DIRECTIONS
Show each line of the records below where the word "částka" occurs.

Document layout detection data:

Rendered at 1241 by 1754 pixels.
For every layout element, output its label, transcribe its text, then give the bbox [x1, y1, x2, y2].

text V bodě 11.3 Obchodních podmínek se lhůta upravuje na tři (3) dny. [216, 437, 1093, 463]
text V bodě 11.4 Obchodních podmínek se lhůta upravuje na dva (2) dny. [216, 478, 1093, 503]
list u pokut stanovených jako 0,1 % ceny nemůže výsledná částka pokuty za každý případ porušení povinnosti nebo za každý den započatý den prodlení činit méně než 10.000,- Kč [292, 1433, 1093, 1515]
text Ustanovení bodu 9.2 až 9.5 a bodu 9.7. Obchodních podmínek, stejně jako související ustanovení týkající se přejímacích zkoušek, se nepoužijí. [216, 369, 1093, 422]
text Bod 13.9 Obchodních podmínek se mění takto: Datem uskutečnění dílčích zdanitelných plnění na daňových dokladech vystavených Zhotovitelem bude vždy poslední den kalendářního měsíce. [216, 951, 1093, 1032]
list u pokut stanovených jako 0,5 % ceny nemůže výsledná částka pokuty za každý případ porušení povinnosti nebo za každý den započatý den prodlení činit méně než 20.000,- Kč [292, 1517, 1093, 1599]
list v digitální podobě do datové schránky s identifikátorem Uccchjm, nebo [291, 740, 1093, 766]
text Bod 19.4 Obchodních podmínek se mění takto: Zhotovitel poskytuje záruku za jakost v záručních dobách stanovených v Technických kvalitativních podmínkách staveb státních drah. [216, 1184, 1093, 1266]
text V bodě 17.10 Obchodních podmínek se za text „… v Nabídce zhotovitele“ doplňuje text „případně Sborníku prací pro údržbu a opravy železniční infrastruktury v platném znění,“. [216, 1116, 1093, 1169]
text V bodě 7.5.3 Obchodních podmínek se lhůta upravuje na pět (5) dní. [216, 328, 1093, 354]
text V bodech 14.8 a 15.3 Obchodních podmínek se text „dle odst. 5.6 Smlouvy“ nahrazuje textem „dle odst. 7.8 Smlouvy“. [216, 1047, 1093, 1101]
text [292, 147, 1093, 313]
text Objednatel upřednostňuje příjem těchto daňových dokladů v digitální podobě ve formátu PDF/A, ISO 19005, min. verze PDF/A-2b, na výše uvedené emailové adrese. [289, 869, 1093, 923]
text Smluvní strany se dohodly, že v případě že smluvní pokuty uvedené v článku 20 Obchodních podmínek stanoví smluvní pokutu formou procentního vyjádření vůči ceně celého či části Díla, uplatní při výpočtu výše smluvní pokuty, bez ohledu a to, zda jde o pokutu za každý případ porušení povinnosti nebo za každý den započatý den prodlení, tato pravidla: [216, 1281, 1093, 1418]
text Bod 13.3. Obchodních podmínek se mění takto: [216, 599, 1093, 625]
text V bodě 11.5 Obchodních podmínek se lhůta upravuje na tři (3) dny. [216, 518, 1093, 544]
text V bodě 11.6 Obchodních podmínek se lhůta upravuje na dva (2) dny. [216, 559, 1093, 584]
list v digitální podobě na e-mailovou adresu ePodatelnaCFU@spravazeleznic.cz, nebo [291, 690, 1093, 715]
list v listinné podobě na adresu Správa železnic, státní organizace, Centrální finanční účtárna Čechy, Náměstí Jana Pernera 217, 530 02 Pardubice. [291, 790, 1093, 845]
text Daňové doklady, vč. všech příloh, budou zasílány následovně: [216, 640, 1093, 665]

COMPLETED EXERCISE
list u pokut stanovených jako 0,1 % ceny nemůže výsledná částka pokuty za každý případ porušení povinnosti nebo za každý den započatý den prodlení činit méně než 10.000,- Kč [292, 1433, 1093, 1515]
list u pokut stanovených jako 0,5 % ceny nemůže výsledná částka pokuty za každý případ porušení povinnosti nebo za každý den započatý den prodlení činit méně než 20.000,- Kč [292, 1517, 1093, 1599]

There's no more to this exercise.